PROBLEM REQUIREMENTS: Reproduce each line of all the entries below verbatim, leaving the pictures out of your answer.

LISTED RECORDS:
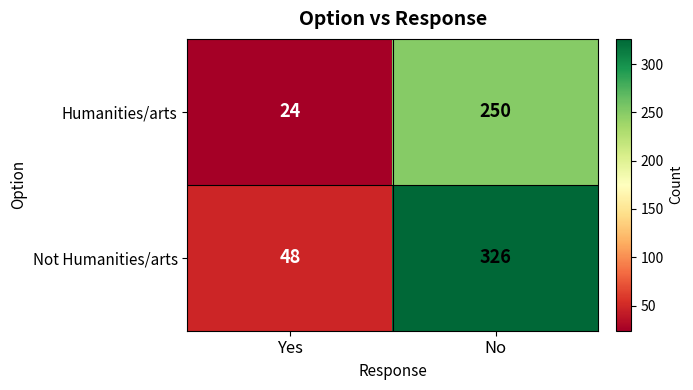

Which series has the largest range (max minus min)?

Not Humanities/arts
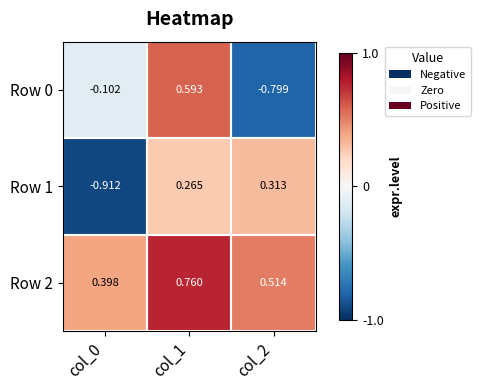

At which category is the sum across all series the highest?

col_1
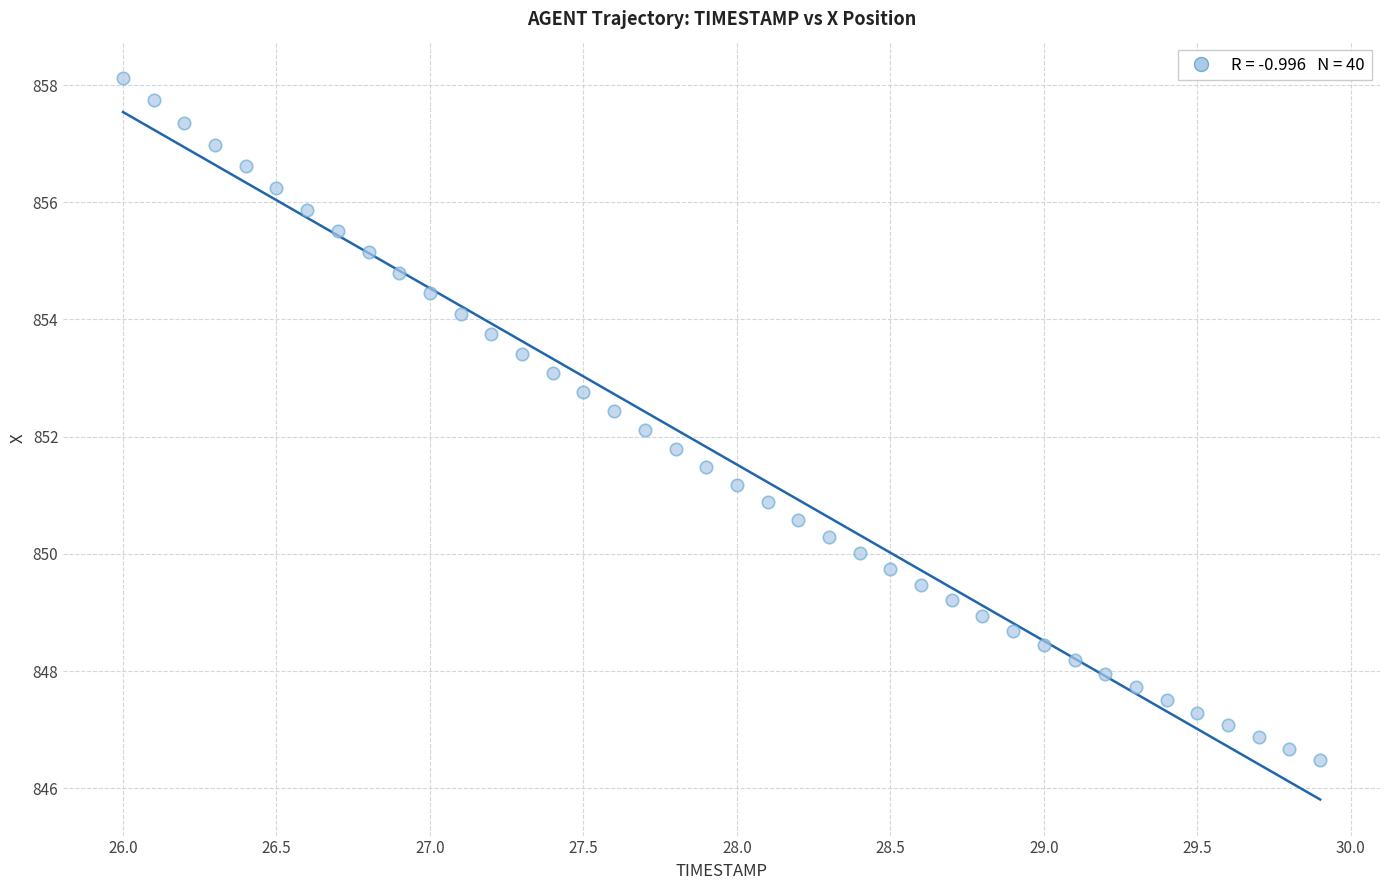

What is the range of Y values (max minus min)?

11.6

EXPECTED OUTPUT:
Which series has the largest range (max minus min)?

Not Humanities/arts

At which category is the sum across all series the highest?

col_1

What is the range of Y values (max minus min)?

11.6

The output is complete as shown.